Question

Question is: are adapters thread-safe?

We know that adapters can have session variables, so that state created by one call from a client is accessible on a subsequent call (assuming session affinity if we are using a cluster). An example question/answer here confirming that.

Given that client code is making asynchronous calls to adapters it's clearly possible for a client to issue multiple simultaneous requests to an adapter and hence there is a potential for a race condition between two such requests hitting the same session variables.

I see two possibilities (ignoring for the moment the issue of consistency between cluster members):

The Worklight Server might permit parallel requests to run in separate threads in which case if the session state variables have the potential for material inconsistency synchronisation will be required and we need to use Java constructs or a database to achieve whatever thread-safe logic we must implement.

The Worklight Server might queue requests for a session hence Adapters are thread safe (within a single process) and hence our code is somewhat simpler.

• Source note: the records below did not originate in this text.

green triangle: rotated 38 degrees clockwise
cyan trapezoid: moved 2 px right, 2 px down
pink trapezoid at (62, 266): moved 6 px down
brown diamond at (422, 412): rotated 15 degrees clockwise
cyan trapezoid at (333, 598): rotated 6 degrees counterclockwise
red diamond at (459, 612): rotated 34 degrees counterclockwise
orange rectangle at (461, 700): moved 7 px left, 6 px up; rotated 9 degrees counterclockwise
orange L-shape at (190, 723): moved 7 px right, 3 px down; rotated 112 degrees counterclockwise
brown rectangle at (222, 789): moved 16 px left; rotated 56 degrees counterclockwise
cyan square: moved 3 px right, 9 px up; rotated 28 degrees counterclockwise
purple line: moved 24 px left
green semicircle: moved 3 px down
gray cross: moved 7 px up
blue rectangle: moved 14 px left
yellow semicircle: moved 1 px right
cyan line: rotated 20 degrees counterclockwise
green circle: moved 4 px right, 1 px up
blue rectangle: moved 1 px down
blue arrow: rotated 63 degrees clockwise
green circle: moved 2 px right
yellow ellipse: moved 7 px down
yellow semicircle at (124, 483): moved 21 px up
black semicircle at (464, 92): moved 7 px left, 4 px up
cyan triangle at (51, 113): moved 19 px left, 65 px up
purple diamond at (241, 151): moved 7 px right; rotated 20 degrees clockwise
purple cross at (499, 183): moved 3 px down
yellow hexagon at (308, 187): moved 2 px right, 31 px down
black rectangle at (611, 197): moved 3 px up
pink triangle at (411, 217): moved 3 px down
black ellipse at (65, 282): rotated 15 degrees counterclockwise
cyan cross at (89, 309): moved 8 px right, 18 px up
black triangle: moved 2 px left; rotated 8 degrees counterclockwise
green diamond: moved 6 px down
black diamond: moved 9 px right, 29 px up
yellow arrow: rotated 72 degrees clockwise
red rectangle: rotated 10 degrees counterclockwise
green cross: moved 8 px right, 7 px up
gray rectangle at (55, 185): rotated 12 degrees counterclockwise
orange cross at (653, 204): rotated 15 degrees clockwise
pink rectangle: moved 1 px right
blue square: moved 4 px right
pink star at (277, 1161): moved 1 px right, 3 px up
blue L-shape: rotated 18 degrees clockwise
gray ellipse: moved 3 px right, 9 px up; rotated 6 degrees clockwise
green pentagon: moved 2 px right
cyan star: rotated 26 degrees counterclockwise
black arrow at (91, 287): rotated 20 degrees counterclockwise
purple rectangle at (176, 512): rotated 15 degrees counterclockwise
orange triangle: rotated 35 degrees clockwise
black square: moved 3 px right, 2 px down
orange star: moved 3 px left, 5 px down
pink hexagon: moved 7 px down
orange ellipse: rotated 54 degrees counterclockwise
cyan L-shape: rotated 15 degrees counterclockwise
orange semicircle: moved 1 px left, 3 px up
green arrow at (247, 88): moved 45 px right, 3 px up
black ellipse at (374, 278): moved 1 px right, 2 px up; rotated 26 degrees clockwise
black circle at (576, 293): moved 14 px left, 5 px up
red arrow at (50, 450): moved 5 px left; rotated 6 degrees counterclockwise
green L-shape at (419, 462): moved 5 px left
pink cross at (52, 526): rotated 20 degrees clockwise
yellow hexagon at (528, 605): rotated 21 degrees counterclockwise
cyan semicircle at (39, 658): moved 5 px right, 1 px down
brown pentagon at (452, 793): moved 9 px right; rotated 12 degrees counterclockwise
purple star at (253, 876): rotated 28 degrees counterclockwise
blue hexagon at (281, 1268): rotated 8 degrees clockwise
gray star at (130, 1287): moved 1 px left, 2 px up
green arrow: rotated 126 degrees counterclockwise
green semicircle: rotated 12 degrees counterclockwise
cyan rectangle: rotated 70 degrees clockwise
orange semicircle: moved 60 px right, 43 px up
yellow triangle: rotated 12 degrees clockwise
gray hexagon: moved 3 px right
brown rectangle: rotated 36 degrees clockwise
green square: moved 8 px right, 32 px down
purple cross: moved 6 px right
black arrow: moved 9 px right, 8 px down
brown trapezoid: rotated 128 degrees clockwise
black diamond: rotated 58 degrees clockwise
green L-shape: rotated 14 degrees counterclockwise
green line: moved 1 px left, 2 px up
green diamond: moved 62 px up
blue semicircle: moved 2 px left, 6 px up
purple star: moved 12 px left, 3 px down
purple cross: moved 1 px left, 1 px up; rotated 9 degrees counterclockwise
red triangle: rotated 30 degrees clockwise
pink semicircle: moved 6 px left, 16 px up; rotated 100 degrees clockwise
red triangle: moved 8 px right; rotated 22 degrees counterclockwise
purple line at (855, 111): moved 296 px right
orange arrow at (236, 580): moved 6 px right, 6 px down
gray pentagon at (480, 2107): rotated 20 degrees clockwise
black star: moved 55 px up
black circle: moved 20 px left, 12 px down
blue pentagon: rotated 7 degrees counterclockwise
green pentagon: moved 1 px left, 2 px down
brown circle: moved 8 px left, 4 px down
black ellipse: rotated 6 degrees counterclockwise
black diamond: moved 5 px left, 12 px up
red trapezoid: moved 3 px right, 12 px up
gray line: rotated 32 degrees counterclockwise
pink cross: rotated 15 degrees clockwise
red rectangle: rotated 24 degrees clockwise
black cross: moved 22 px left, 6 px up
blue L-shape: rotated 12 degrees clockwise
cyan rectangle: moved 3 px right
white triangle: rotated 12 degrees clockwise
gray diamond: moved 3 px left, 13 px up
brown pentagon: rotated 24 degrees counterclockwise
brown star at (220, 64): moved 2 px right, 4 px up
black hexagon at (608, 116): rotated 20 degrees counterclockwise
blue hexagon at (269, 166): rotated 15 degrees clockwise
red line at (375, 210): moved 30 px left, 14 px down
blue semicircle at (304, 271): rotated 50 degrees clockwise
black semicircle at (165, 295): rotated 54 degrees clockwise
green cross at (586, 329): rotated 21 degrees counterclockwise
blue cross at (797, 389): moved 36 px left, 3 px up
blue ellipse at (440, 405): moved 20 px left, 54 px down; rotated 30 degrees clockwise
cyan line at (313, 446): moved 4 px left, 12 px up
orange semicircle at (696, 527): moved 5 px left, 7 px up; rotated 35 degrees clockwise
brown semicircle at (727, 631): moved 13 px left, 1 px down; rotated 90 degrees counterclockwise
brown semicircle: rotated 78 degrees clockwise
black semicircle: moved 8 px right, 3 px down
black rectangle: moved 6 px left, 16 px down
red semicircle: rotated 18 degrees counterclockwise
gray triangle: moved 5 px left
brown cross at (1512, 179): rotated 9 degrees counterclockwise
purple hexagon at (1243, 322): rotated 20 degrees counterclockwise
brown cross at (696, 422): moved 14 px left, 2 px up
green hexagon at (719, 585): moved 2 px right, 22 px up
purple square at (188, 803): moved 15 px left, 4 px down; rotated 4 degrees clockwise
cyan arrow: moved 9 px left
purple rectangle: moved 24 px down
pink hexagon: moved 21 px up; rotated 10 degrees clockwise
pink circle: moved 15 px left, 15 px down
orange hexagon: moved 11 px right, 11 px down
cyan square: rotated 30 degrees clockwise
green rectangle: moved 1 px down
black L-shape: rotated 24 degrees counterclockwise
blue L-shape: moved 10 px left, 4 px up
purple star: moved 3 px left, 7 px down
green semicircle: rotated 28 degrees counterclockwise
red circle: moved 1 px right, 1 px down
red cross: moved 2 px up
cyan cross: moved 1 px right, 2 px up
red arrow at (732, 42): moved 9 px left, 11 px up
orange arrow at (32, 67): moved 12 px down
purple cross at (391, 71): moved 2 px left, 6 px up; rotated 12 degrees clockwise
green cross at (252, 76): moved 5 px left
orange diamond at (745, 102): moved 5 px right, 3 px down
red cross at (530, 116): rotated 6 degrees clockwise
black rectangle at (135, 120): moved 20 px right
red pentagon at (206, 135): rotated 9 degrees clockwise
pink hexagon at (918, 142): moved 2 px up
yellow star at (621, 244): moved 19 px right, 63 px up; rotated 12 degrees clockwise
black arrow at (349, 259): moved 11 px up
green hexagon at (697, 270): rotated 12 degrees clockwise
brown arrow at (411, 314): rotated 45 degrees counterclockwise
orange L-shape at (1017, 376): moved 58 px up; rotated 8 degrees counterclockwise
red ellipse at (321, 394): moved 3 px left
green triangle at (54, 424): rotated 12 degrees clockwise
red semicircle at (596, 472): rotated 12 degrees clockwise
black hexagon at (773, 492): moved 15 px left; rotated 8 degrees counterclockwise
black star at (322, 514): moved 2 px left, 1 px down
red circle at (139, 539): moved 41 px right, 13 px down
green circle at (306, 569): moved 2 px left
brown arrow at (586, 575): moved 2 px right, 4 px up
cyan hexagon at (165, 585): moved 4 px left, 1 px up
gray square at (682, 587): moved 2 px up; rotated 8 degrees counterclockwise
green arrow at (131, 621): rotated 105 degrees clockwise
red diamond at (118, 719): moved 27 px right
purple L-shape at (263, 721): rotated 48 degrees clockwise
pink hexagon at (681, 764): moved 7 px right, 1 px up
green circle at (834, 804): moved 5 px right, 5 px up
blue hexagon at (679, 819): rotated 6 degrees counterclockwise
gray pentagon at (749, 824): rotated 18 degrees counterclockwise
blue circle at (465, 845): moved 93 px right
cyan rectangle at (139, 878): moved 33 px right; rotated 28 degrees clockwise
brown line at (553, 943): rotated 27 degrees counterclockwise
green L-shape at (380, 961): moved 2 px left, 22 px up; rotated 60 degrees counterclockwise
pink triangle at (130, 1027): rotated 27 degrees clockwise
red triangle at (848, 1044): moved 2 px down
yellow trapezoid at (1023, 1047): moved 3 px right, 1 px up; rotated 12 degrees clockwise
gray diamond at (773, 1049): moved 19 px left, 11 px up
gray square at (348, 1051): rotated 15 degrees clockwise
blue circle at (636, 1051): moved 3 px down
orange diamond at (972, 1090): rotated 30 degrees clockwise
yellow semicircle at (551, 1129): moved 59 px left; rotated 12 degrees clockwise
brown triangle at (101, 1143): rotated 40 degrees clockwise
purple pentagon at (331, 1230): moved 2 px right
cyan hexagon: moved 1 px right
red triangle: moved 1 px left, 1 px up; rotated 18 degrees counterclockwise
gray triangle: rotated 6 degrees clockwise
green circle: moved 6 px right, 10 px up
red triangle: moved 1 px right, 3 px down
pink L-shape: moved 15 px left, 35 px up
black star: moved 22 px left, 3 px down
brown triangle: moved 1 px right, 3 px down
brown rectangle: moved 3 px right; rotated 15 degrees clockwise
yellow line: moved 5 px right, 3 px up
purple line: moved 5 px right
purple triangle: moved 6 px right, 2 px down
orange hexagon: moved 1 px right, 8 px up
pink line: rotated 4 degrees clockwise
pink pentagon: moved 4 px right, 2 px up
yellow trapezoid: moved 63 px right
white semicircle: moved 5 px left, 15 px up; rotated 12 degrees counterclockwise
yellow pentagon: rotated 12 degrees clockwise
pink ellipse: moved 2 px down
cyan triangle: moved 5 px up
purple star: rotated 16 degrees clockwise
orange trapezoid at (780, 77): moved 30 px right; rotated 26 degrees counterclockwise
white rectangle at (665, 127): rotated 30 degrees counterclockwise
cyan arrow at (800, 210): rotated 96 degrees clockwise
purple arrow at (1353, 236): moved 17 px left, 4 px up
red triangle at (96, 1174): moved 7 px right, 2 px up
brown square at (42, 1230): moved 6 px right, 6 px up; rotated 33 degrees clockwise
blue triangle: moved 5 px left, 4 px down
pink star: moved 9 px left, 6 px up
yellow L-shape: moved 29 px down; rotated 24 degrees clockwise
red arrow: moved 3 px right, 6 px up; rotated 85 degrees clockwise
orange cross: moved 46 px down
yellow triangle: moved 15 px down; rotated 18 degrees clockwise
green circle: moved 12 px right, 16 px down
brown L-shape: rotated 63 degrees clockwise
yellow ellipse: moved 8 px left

What does Worklight promise?

Was it helpful?

Solution

Here's what one of the Worklight architects says:

Worklight runs the requests in separate threads, where the global variables are accessible to all those threads as a shared Scriptable object. So technically, two concurrent requests from the same session updating multiple fields of the shared object may leave that object in inconsistent state.

However from the application logic point of view, it's a rare situation where an application sends concurrent requests updating the same data with different values. Usually it is an undesired flow and is prevented by the application on the client side (by using a busy indicator, etc...). If necessary, the developer can use simple sync constructs in the adapter code, like maintaining an "inProgress" boolean global variable, and reject an update request if inProgress == true.

If there is a real use case requiring synchronization, it would be interesting to learn it and maybe propose a different solution.